An old F5. It's amazing that those things are still being flown, when half of them are now museum pieces scattered around in public parks and other outdoor areas up and down the country.

Brian Castle said...

Perhaps the WSJ is excluding the middle by implying that you're either for the ECFA or you're against any free trade with China. But I think you also exclude the middle when you claim as a retort that "Everyone on the island is pro-trade liberalization." Isn't it possible that many or most people support free-trade in general but make an exception for China? I think if I were Taiwanese that would be my position.

les said...

Pretty sure the F5 is now just used as a trainer.

Michael Turton said...

Isn't it possible that many or most people support free-trade in general but make an exception for China?

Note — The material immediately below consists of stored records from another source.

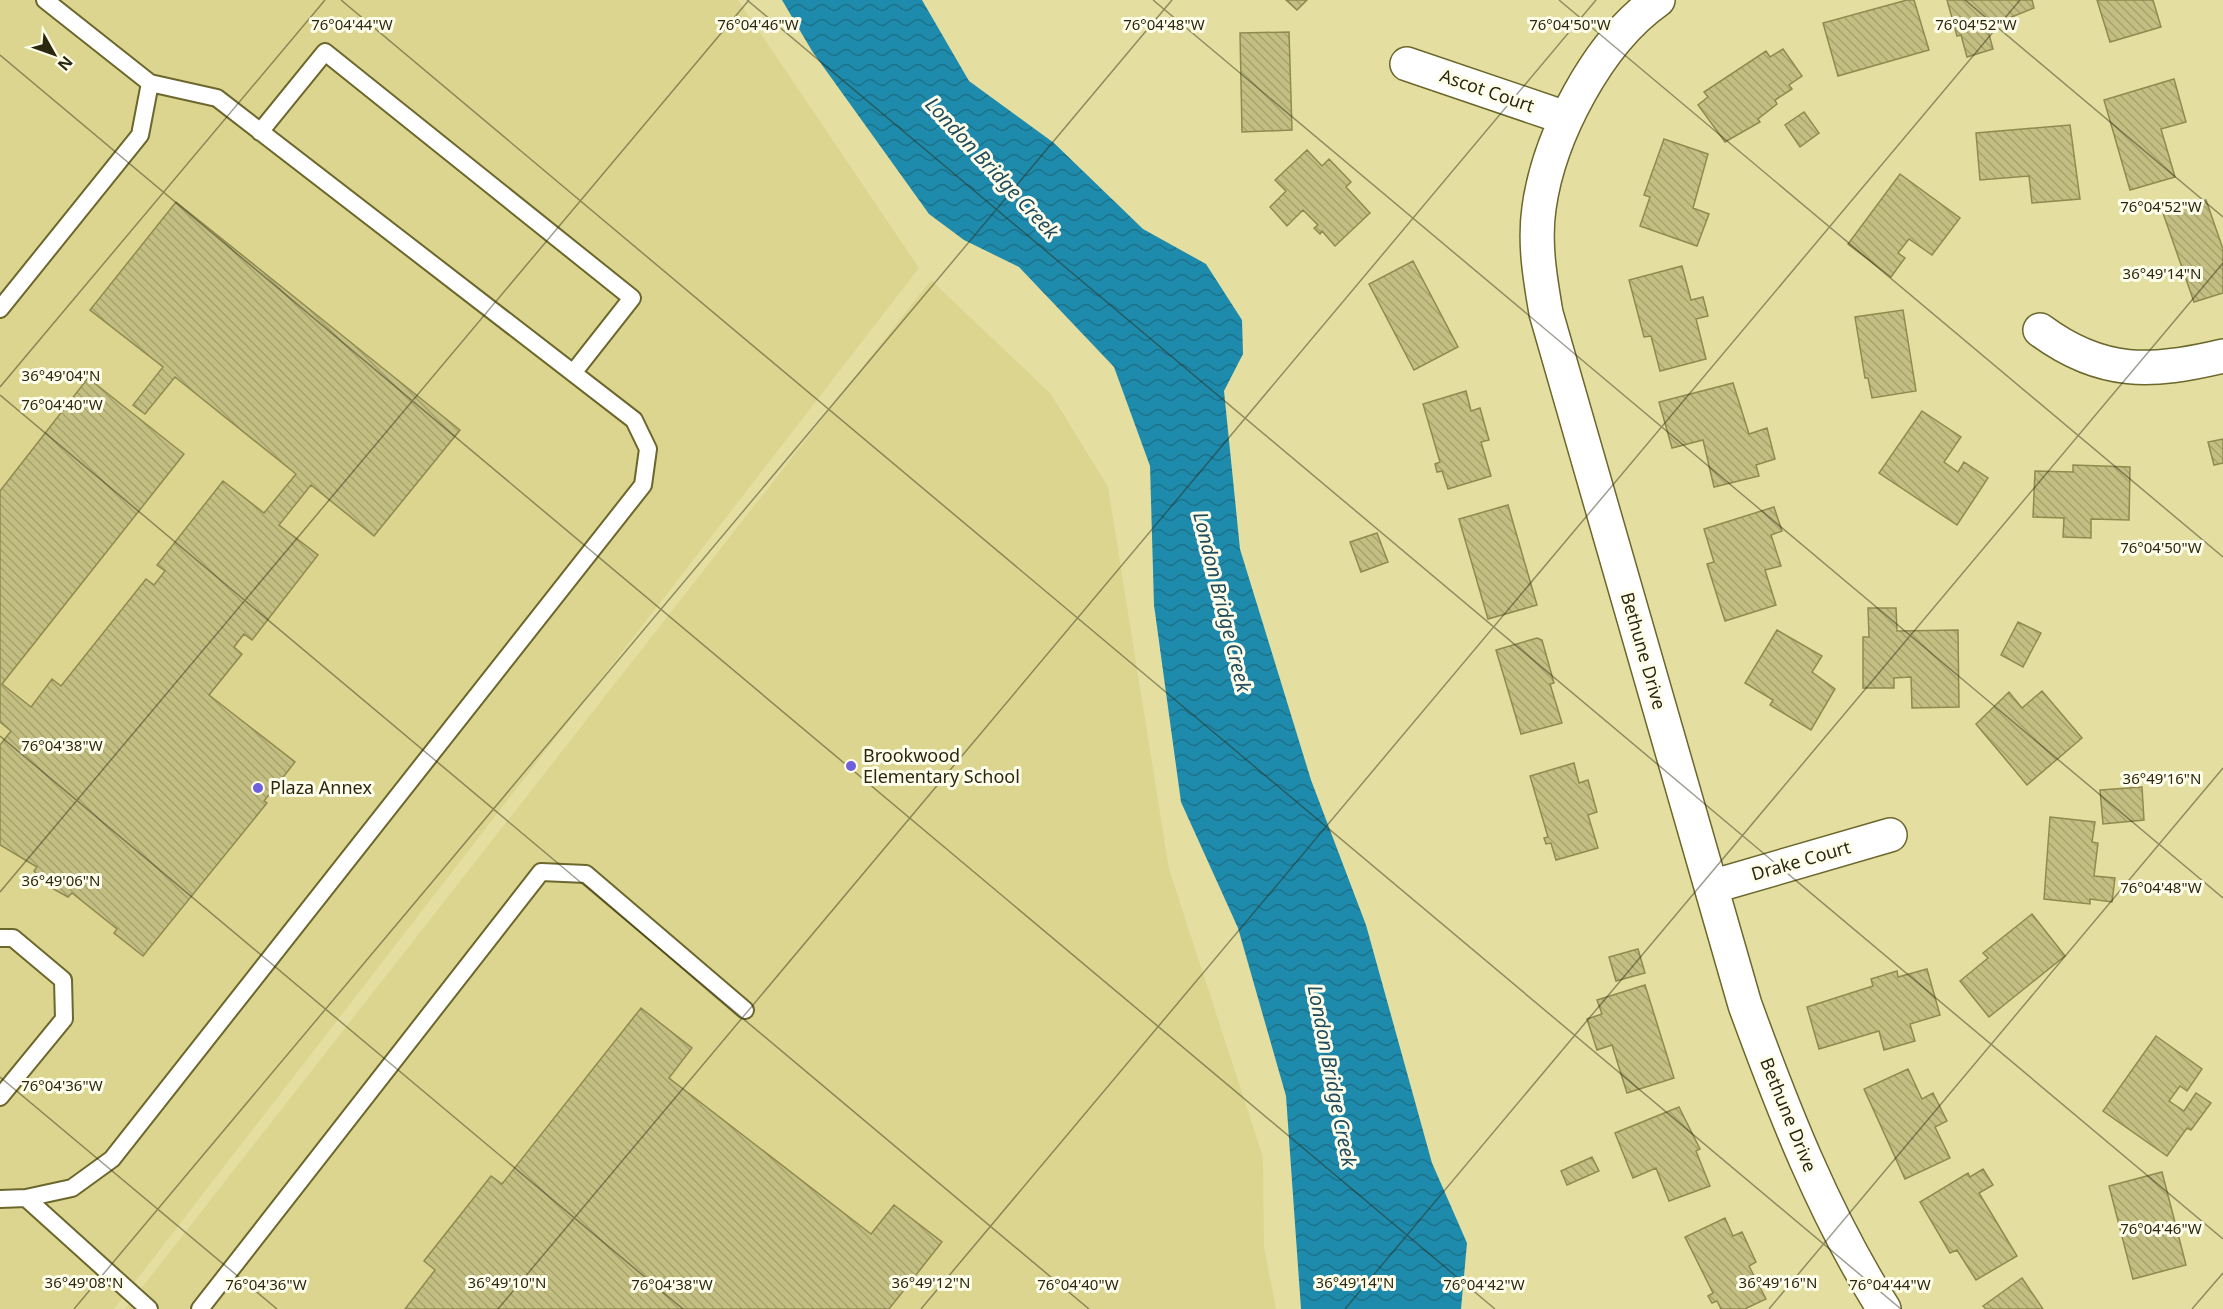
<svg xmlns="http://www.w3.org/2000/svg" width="2223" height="1309" font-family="'Noto Sans',sans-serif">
<defs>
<pattern id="water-waves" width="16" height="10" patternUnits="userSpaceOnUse" patternTransform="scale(1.5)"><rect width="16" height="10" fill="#1f8bac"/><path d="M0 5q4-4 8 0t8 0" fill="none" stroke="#1b728b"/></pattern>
<pattern id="building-back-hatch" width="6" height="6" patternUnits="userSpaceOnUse" patternTransform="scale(1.5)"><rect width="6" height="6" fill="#c3be81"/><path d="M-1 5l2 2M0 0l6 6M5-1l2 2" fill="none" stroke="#a8a36e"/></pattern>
</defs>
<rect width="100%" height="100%" fill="#e4dfa1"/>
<path fill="#dbd58f" d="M0,0h738l181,268 -805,1041h-114z
M931,280l120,114 57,93 61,382 94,288 1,90 12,62h-1151z"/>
<path fill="url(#water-waves)" d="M782,0h140l47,81 85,62 89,86 63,35 36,56 1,34 -19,37 16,158 71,231 55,145 66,238 35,80 -6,66h-160l-15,-213 -48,-168 -57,-126 -27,-197 -4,-139 -36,-99 -95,-100 -55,-27 -35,-26 -117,-163z"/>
<path fill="url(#building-back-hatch)" stroke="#908a4f" stroke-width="1.5" d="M1286,0h21l-10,10z
M1907,0h7l15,50 -91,26 -15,-53z
M1947,0h85l2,8 -47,19 6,22 -26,8 -6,-22 -4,1z
M2097,0h56l8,27 -51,15z
M1289,32l3,98 -50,2 -2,-99z
M1783,49l19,27 -13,9 3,4 -17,11 2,4 -19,15 2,3 -35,20 -27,-37 10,-8 -4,-5 62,-41 4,6z
M2174,79l12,43 -25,7 14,48 -45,13 -26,-90z
M1804,112l15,21 -19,14 -15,-22z
M2070,125l10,74 -48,4 -3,-27 -49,4 -4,-47z
M1664,139l44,15 -15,54 16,6 -12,32 -57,-20 10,-29 -6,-2z
M1307,150l15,16 7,-7 22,23 -5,5 24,26 -35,33 -13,-15 -2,3 -6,-6 4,-3 -15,-15 -16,16 -17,-19 16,-16 -11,-11z
M1900,174l60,44 -28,37 -23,-16 -11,14 7,5 -14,19 -43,-33z
M2206,200l17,49v44l-29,9 -31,-89z
M176,202l284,228 -86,106 -63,-51 -32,40 39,30 -66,85 -8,-6 -10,13 8,7 -33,41 86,67 -31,39 3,2 -124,153 -29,-23 3,-4 -45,-36 -4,4 -22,-12 -12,-14 3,-4 -37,-22v-100l11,-14 -11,-9v-231l88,-113 96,76 -182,230 29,23 21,-28 9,7 85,-107 8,6 11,-14 -8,-6 66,-84 41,32 32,-39 -121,-97 -30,37 -12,-9 30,-38 -73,-57z
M1413,261l45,86 -44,23 -45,-86z
M1682,266l9,34 12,-3 5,19 -12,3 10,40 -46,12 -9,-35 -7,1 -15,-57z
M1903,310l13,81 -44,7 -4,-20h-3l-10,-61z
M1733,383l16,51 18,-6 8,31 -19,6 3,11 -45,11 -11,-47 -31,8 -13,-46z
M1466,391l5,20 9,-3 9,32 -8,2 10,34 -43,13 -6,-18 -5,1 -2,-8 5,-2 -17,-58z
M1922,411l39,26 -17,25 14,10 6,-10 24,16 -31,47 -78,-52z
M2223,439v24l-9,2 -6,-23z
M2073,465l57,2 -1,53 -38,-1v19l-28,-1 1,-19 -31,-1 2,-46 38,1z
M1508,505l29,100 -49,14 -29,-100z
M1774,507l8,24 -11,4 10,31 -16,4 11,35 -51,16 -18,-57 7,-2 -10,-33z
M1377,533l11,29 -27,10 -11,-30z
M1868,608h28l1,23 61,-1 1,77 -47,1 -1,-31 -17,1v10h-31v-51h6z
M2018,622l23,11 -18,34 -22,-12z
M1777,630l45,26 -10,16 23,17 -24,41 -41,-25 3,-5 -28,-17z
M1537,638l5,2 12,43 -4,1 12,39 -41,11 -25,-84z
M2042,691l40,47 -55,47 -51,-61 33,-32 13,16z
M1574,763l5,20 9,-3 9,32 -9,3 10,33 -42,12 -5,-17 -5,1 -2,-6 4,-1 -18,-61z
M2142,787l2,33 -41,4 -3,-34z
M2050,817l45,5 -3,20 6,1 -4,33 21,2 -3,24 -22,-3v5l-46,-5z
M2032,914l33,42 -76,61 -29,-36 28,-23 -5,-5z
M1638,949l7,24 -29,8 -7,-24z
M1927,969l13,46 -30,9 5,17 -31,9 -5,-19 -60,18 -12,-42 66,-21 -2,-7 26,-8 1,6z
M1645,985l29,93 -47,15 -15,-48 -15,5 -10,-31 15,-5 -5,-14z
M641,1008l51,40 -23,30 202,156 23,-29 48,37 -53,67h-484l30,-39 -11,-9 67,-85 11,8z
M2156,1036l46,33 -15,22 -7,-5 -11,15 15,10 12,-18 15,10 -20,27 -4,-2 -20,28 -64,-45z
M1908,1069l14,30 11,-6 14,28 -12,6 15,31 -45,21 -41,-90z
M1679,1107l21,42 -4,2 14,35 -41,15 -13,-33 -23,10 -18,-45z
M1592,1157l7,14 -32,14 -6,-14z
M1983,1169l10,16 -14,8 38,63 -41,24 -19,-30 -7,3 -30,-51 48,-29 2,4z
M2162,1172l24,93 -53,14 -24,-93z
M1725,1218l8,18 9,-4 14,30 -7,4 17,33 -21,10h-24l-4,-8 -5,2 -4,-7 5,-3 -28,-56z
M2022,1278l21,31h-57l-3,-3z"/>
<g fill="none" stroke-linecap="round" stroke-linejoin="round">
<defs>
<path id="lane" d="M260,132l65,-80 307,246 -59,75
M0,309l140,-174 10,-52 -105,-83
M0,938h13l50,42 1,39 -64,78
M0,1199l26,-1
M149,1309l-123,-111 46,-10 40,-29 531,-674 5,-36 -14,-29 -417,-322 -67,-15
M200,1309l341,-437 45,2 159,136"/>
<path id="street" d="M1658,0c-60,42 -109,136 -119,208 -5,35 1,70 7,105l199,692c38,104 79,210 139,304
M1407,64l159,54
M2040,330c62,46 112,43 183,26
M1711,887l179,-52"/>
</defs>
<use href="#lane" stroke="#6c672c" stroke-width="20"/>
<use href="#street" stroke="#6c672c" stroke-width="36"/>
<use href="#lane" stroke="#fff" stroke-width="16"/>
<use href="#street" stroke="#fff" stroke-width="33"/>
</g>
<path fill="none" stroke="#2b2810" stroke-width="1.5" stroke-opacity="0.45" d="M341,0l1560,1309M747,0l1476,1239M1153,0l1070,898M1559,0l664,557M1965,0l258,217M0,55l1495,1254M0,387l325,-387M0,395l1089,914M0,736l683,573M0,892l749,-892M0,1077l277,232M74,1309l1098,-1309M498,1309l1098,-1309M921,1309l1099,-1309M1345,1309l878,-1046M1769,1309l454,-541M2192,1309l31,-36"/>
<g fill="#6d60da" stroke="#fffeeb" stroke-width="2">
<circle cx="851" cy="766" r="6"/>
<circle cx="258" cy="788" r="6"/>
</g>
<g text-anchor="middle" stroke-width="6" stroke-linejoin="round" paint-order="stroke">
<g font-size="18" fill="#2b2810" stroke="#fffeeb">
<text transform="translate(1487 91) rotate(19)" y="6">Ascot Court</text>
<text transform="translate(1643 651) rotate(74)" y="6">Bethune Drive</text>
<text transform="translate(1801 861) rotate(-16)" y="6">Drake Court</text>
<text transform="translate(1788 1115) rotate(68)" y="6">Bethune Drive</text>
</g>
<g font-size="18" fill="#2b2810" stroke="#fffeeb" text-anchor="start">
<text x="863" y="762">Brookwood<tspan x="863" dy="21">Elementary School</tspan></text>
<text x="270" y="794">Plaza Annex</text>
</g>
<g font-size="20" font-style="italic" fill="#224c5b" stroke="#fffeeb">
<text transform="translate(992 168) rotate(47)" y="7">London Bridge Creek</text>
<text transform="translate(1222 602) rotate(76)" y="7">London Bridge Creek</text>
<text transform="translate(1332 1076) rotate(79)" y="7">London Bridge Creek</text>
</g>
</g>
<g font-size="15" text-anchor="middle" fill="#2b2810" stroke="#fffeeb" stroke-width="6" stroke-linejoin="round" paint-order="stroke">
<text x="352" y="30">76°04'44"W</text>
<text x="758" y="30">76°04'46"W</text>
<text x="1164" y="30">76°04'48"W</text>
<text x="1570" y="30">76°04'50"W</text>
<text x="1976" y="30">76°04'52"W</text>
<text x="2161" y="212">76°04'52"W</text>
<text x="2162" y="279">36°49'14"N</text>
<text x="61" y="381">36°49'04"N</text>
<text x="62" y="410">76°04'40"W</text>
<text x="2161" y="553">76°04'50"W</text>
<text x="62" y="751">76°04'38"W</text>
<text x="2162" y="784">36°49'16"N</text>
<text x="61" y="886">36°49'06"N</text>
<text x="2161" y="893">76°04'48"W</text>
<text x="62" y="1091">76°04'36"W</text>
<text x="2161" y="1234">76°04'46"W</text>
<text x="84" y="1288">36°49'08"N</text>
<text x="507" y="1288">36°49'10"N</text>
<text x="931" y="1288">36°49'12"N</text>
<text x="1355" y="1288">36°49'14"N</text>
<text x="1778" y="1288">36°49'16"N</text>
<text x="266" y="1290">76°04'36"W</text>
<text x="672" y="1290">76°04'38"W</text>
<text x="1078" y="1290">76°04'40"W</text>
<text x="1484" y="1290">76°04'42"W</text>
<text x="1890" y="1290">76°04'44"W</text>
</g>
<g transform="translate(54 54) rotate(130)" stroke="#fffeeb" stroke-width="4.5" paint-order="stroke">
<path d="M0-4.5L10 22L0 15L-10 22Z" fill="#2b2810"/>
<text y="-9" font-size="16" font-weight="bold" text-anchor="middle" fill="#2b2810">N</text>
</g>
</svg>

That would make everyone pro-trade liberalization. My reading is that they'd all support trade treaty with China too, if they got a fair treaty that China adhered to.


Anonymous said...

They, relatively recently, had a few of the F-5s outfitted as light reconnaissance platforms with camera pods.

Mike Fagan said...

According to the wiki entry, those F-5s in the reconnaissance role were replacing the F-104s, which were basically just rockets with a couple of fins attached to reassure the pilots that they could actually be flown. At Nanhua reservoir there is an open air exhibit in which an F-5 and a Starfighter sit on plinths next to each other. It is disturbing to stand there looking at that gutted rickety old F-104 and think of how fast it was once flown.